The St. Charles, Missouri, resident is the fourth UConn player to be the MOP of a conference tournament and NCAA Regional while also making an all-Final Four team. She was the MOP of the 2017 Bridgeport Regional and was part of the 2018 all-Final Four team. The other three to do it are Diana Taurasi, Maya Moore, and Breanna Stewart.
“I said this in the locker room, and this is what kids don’t understand,” Auriemma said. “You think just because you go to a certain school you’re entitled to a championship, and you don’t even know how to play in championship games. The reason why we have won so many championships games other than our talent, and the reason we have won those championship games in the Final Four, is you have to have kids that deserve it.
“You say, ‘Every kid deserves it.’ No they don’t. Not every kid deserves it. Not every kid is willing to work every day from October to March to prepare for that moment. They just want to be in that moment, and they hope they’re good enough in that moment. Well Pheesa doesn’t go into any big game thinking, ‘I hope I’m good enough for this moment.’ She knows she’s good enough because she prepares every day for that moment. So she just goes into every game thinking, ‘I’m fine, and you’re panicking. Why? Because you’re not ready for this, and I am.’ That’s it in a nutshell, and that’s why she deserves everything she gets.”
Collier was joined on the all-tournament squad by teammates Williams, Walker, and Crystal Dangerfield.
Unfortunately for the Huskies, Spring Break at the school is not till next week so they were not able to go home after Monday night’s win. But they are getting some time for themselves.
“We have three days off right now so we just need to get in the gym and get some shots up when we feel ready,” Collier said. “In practice there is a different mentality with everything trying to get perfect because there is such a limited amount of time. If we lose the next game we’re done, so do or die.”
The Huskies will learn their NCAA draw this coming Monday when the 64-team field is announced.

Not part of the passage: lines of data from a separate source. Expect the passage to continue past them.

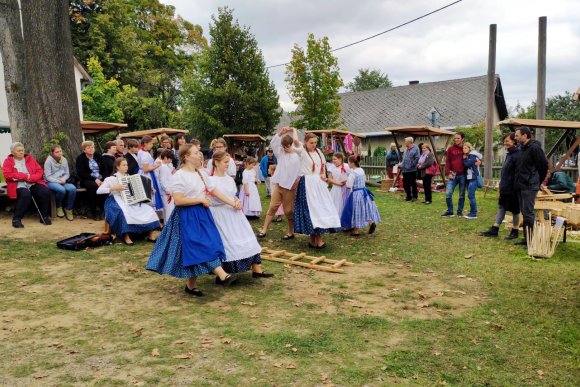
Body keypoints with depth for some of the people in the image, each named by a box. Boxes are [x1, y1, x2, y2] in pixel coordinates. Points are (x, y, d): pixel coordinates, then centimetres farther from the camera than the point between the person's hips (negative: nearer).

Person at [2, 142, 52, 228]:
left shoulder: (30, 159, 16)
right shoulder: (8, 161, 9)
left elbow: (39, 171, 8)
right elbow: (8, 175, -6)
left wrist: (31, 178, -12)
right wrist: (25, 176, -10)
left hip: (33, 183, 3)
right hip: (18, 184, -3)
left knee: (45, 192, -27)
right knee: (26, 194, -36)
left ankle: (44, 216, -12)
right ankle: (16, 219, -24)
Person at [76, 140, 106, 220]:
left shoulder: (98, 156, 14)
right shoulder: (80, 158, 3)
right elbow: (81, 173, -7)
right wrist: (94, 179, -18)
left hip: (101, 180, 3)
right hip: (87, 180, -3)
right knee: (93, 186, -37)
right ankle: (95, 212, -29)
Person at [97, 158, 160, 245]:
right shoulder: (111, 179, -1)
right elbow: (99, 191, -10)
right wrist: (113, 188, -21)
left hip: (131, 201, 5)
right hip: (118, 202, -5)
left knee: (149, 209, -16)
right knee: (125, 212, -40)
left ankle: (151, 235, -14)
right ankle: (126, 237, -28)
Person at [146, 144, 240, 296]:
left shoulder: (202, 173, 10)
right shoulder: (179, 176, -12)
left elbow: (214, 191, 13)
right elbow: (178, 201, -20)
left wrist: (233, 203, 9)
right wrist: (201, 200, -14)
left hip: (202, 214, 7)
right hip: (187, 217, -7)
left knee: (209, 245, 4)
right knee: (195, 249, -5)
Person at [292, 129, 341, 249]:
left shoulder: (318, 152, 11)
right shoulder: (302, 151, -7)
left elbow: (323, 164, 26)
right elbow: (295, 140, -25)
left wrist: (323, 174, 7)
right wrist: (294, 130, -6)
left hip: (319, 184, 6)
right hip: (307, 184, -6)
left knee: (320, 209, 2)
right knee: (310, 210, -5)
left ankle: (318, 237, 7)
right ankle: (313, 238, 3)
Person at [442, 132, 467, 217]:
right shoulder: (450, 149, 5)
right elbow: (447, 162, 3)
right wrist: (448, 173, -8)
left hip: (462, 175, 0)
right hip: (453, 175, 0)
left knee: (462, 195, 7)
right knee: (448, 194, -7)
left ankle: (460, 211, 18)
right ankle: (450, 211, 6)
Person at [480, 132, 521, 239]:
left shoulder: (517, 155, -19)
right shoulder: (509, 153, 12)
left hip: (513, 188, -10)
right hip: (505, 187, 10)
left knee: (514, 210, 4)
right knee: (501, 207, 11)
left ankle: (515, 231, 17)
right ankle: (494, 229, 16)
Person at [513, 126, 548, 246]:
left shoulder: (534, 148, -14)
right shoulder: (524, 148, 15)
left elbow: (544, 166, -12)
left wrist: (537, 182, -1)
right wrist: (517, 182, 15)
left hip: (529, 187, -10)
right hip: (521, 186, 10)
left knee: (528, 213, -8)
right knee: (524, 212, 13)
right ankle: (526, 238, 20)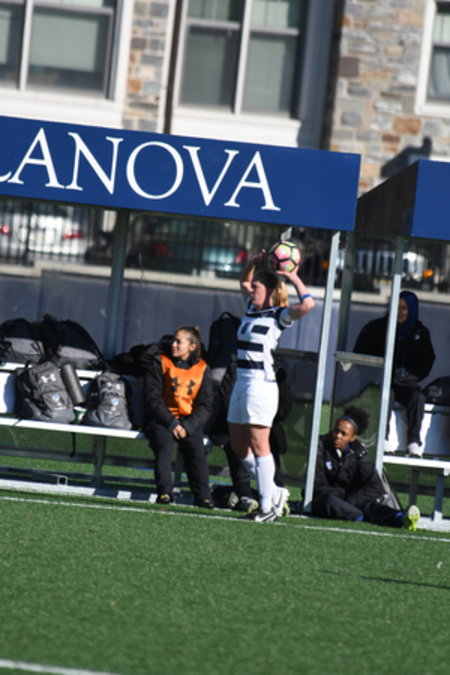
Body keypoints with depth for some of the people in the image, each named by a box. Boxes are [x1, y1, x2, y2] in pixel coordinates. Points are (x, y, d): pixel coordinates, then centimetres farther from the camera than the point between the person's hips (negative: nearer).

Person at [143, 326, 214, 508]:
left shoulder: (202, 369, 6)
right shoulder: (160, 362, 1)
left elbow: (205, 406, 3)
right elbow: (152, 398, -5)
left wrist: (187, 427, -14)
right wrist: (171, 423, -16)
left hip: (189, 420, 1)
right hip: (160, 418, -1)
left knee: (195, 449, -25)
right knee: (164, 445, -30)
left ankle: (203, 496, -29)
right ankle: (164, 492, -34)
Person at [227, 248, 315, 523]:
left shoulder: (279, 315, -6)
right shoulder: (252, 309, 16)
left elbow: (307, 304, -23)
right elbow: (244, 281, 34)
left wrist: (293, 278, -14)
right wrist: (254, 263, 18)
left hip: (262, 385, -9)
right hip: (242, 384, 9)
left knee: (259, 447, -8)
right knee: (239, 447, 11)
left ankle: (268, 505, -4)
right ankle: (274, 493, 20)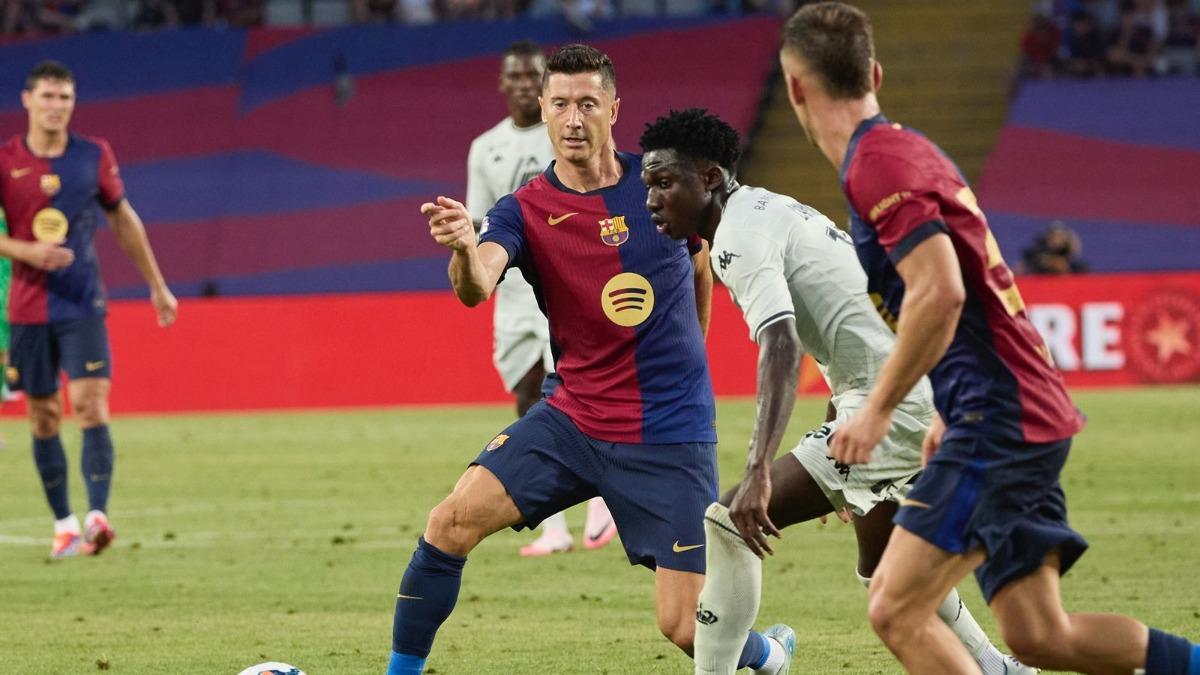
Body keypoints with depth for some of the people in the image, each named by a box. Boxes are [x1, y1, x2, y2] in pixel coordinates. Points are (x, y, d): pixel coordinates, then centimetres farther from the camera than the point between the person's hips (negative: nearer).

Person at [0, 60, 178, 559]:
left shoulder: (94, 156, 3)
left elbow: (124, 219, 15)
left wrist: (157, 284, 18)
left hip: (83, 305, -1)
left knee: (91, 405, -15)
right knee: (43, 417, 5)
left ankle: (97, 517, -23)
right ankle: (64, 524, 15)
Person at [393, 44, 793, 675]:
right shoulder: (525, 211, -6)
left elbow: (700, 267, 17)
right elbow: (474, 289, -28)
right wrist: (464, 248, -50)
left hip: (670, 436, -1)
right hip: (572, 418, 1)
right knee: (450, 523, -18)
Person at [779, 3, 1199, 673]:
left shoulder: (876, 161, -13)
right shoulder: (906, 147, 17)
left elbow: (940, 292, -24)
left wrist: (878, 411, -17)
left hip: (998, 418, -10)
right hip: (1027, 415, 10)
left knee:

Samuelson plans to spend her free time before the Huskies’ NCAA draw at the Werth Champions Center continuing her rehabilitation from the back injury that sidelined her for the AAC Tournament.
“We have a few days off so I’m sure I’ll be in the gym,” Samuelson said. “I consider the training room at Werth as part of the gym. I’ve been shooting since it happened but we’ll see what I can do.”
Auriemma remains confident that the two-time All-American, who was hurt March 2, will be ready for the NCAA Tournament.
“It will be about three weeks,” he said. “I would think if she is not ready in three weeks that we have some serious issues. But there is no doubt in my mind that she is going to be ready to go. Every day she is better than the day before. She got whacked pretty good. That was a pretty good bruise. It wasn’t in her leg or her arm. It was in her back. That controls everything. But believe me, I am expecting her to play, and so is she.”
Samuelson is among five finalists for the Ann Meyers Drysdale Award as the nation’s top shooting guard. The other finalists are 2018 winner Asia Durr (Louisville), Arike Ogunbowale (Notre Dame), Maci Morris (Kentucky), and Kiana Williams (Stanford).